One of the most popular is the Day of the Dead festival, which is skilfully referenced by Don Winslow in his gripping novel The Power of the Dog:
It’s the Day of the Dead. Big day in Mexico. The tradition goes back to Aztec times and honors the goddess Mictecacihuatl, “Lady of the Dead,” but the Spanish priests cleaned it up and moved it from midsummer to autumn to make it coincide with All Hallow’s Eve and All Souls’ Day.
Winslow goes on to explain the Mexican relationship with mortality:
The Mexicans, they don’t mind talking about death… They don’t try to keep it at arm’s length. They’re tight with death, intimate with it. They keep their dead close to them. On El Día de los Muertos, the living go to visit the dead. They cook elaborate dishes and take them to the cemeteries and sit down and share a nice meal with their dearly departed.
The setting of the scene comes as Winslow’s main character Art Keller, a DEA agent investigating the drug trade from Mexico to USA, struggles with his divorce and seeing less of his children. In thinking about the Day of the Dead, he is forced to assess how he is living his life, such is the nature of Memento Mori:
Shit, Art thinks, I’d like to share a nice meal with my living family. They live in the same city, occupy the same physical space and time, and yet somehow we’re all on separate planes of existence.
Festival de Calaveras
The Day of the Dead is celebrated throughout Mexico, however some regional variations exist. In the Mexican state of Aguascalientes for example, the Festival de Calaveras has been running since 1994. This “Festival of Skulls” draws from the Day of the Dead traditions as well as paying homage to José Guadalupe Posada.

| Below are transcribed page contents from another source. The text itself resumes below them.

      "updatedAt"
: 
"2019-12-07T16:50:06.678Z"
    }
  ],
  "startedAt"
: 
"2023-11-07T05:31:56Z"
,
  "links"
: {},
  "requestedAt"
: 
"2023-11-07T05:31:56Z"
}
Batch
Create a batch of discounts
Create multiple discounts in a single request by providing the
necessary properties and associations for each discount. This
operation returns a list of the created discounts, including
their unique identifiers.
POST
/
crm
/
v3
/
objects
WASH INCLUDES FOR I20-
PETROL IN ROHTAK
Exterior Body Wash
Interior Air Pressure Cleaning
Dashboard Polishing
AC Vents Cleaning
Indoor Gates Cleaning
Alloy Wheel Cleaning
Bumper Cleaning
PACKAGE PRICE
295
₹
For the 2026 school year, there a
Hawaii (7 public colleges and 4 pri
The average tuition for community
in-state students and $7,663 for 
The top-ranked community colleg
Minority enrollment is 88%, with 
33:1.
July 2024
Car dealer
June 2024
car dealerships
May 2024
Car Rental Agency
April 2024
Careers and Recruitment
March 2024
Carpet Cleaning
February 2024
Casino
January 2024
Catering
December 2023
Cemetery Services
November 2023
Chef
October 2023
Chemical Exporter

Posada was a Mexican printmaker and engraver whose use of skulls was a constant reminder of death. The following quote attributed to him is in-keeping with his art:
Todos somos calaveras — We are all skeletons.

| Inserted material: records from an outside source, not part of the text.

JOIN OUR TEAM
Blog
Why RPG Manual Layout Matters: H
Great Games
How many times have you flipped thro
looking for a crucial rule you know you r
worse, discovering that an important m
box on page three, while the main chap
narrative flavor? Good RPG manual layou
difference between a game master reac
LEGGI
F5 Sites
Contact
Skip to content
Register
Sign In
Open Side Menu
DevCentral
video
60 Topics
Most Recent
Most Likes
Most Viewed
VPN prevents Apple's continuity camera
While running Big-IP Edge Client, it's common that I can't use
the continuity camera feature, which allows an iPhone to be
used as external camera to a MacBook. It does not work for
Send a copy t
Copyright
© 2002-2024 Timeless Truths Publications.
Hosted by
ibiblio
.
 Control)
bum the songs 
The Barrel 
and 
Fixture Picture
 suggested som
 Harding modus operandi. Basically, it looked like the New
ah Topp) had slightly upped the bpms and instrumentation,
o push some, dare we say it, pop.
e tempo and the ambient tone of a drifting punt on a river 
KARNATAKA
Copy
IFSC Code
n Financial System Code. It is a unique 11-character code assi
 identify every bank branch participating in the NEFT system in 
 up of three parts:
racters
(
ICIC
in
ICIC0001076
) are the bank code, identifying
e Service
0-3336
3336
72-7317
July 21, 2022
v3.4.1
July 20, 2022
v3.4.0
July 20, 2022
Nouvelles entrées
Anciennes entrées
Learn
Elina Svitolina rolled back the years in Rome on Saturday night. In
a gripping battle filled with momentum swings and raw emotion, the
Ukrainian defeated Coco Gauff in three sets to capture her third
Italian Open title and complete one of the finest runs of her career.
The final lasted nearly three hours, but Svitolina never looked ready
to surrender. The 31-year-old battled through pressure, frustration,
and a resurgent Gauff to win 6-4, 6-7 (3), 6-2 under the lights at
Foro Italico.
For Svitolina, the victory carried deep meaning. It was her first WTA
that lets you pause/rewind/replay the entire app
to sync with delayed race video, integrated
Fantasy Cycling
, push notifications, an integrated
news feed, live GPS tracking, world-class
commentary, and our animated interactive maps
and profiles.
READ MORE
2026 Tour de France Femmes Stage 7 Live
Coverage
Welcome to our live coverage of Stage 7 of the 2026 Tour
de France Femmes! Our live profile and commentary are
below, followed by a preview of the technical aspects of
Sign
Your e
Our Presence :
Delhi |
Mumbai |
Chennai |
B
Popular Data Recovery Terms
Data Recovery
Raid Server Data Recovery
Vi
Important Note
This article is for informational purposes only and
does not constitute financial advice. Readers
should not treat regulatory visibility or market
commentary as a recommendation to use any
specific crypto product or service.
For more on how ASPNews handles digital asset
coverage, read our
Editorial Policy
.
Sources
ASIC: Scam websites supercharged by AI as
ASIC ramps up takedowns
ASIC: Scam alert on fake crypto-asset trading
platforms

A quote from the Stoic philosopher Epictetus, which Marcus Aurelius references in his Meditations (4.41), serves the same purpose:
You are a little soul carrying around a corpse.

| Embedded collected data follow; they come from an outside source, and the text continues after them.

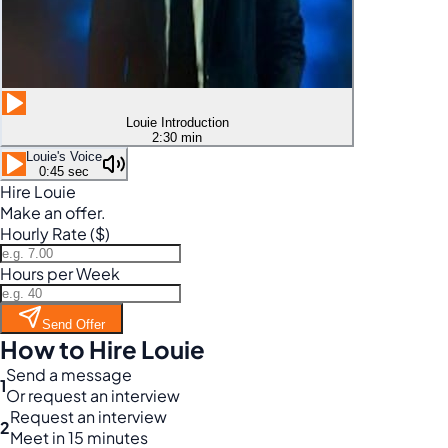
Louie Introduction
2:30 min
Louie's Voice
0:45 sec
Hire Louie
Make an offer.
Hourly Rate ($)
Hours per Week
Send Offer
How to Hire Louie
Send a message
1
Or request an interview
Request an interview
2
Meet in 15 minutes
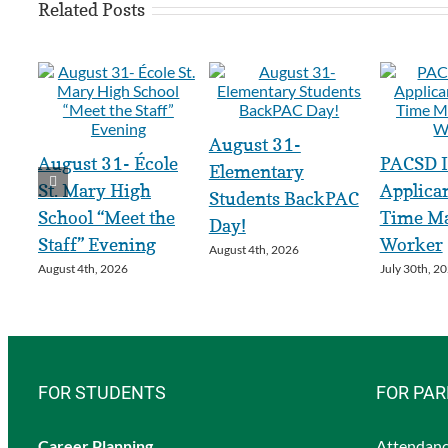
Related Posts
August 31-
August 31- École
PACSD I
Elementary
St. Mary High
Applican
Students BackPAC
School “Meet the
Time Ma
Day!
Staff” Evening
Worker
August 4th, 2026
August 4th, 2026
July 30th, 2
FOR STUDENTS
FOR PA
Career Planning
Attendanc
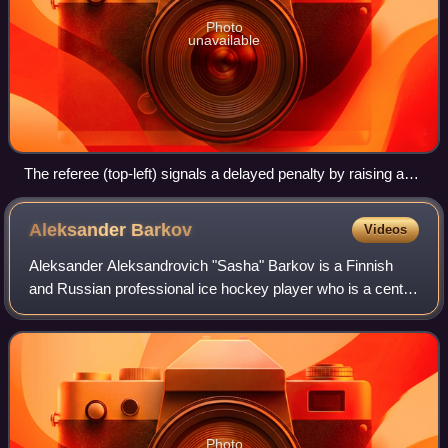
Photo
unavailable
The referee (top-left) signals a delayed penalty by raising an
arm, and prepares to blow the whistle when a player from the
team to be penalized (in white) gains control of the puck.
Aleksander
Barkov
Videos
Goaltender Jere Myllyniemi can be seen (right) rushing to the
bench to send on an extra attacker.
Aleksander Aleksandrovich "Sasha" Barkov is a Finnish
and Russian professional ice hockey player who is a centre
and captain for the Florida Panthers of the National Hockey
League. Barkov was selected
Photo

In both cases we are made acutely aware that no matter how different our lives are to one another, we all end up the same.
Some of Posada’s works were used to accompany “literary calaveras” — short, humorous poems, which were often sarcastic tombstone epitaphs that poked fun at the living. These compositions further demonstrate the close, even jovial, association to death of those celebrating the Day of the Dead.
After reading some examples, you might even have some fun trying it yourself:
No more will he burrow
No more will he squirm.
He’s not underground,
Which is bad for a worm.
But don’t be too sad,
Let no frown cloud your face.
Believe me, he’s gone to a happier place.
La Calavera Catrina
One of the most prominent icons of the Día de los Muertos and the Festival de Calaveras is La Calavera Catrina. The symbol began as a zinc etching by Jose Guadalupe Posada depicting a female skeleton in an elaborate hat, which he called Calavera Garbancera. As Posada’s art often did, it satirised Mexican society’s emulation of European sophistication.
In 1947, artist Diego Rivera featured Posada’s skeleton in his mural “Dream of a Sunday Afternoon in Alameda Park”. Rivera called his creation Catrina, meaning “the rich”. Today the Calavera Catrina, or elegant skull, is synonymous with the Day of the Dead.
Skulls and poems, skeletons and festivals, food and murals. A lot of people go to a lot of effort to remind themselves of death while honouring the dead. As grim as that sounds, the reality is not as morbid as you might expect. The poems are humorous, the festivals are fun and the murals are colourful.
The same goes for the practice of Memento Mori. The intention is not to feel sad that life is short, that we all die. It is to remind us that although we’re all headed to the same destination, we should enjoy the journey while it lasts. And don’t wait until someone’s gone to have a meal with them.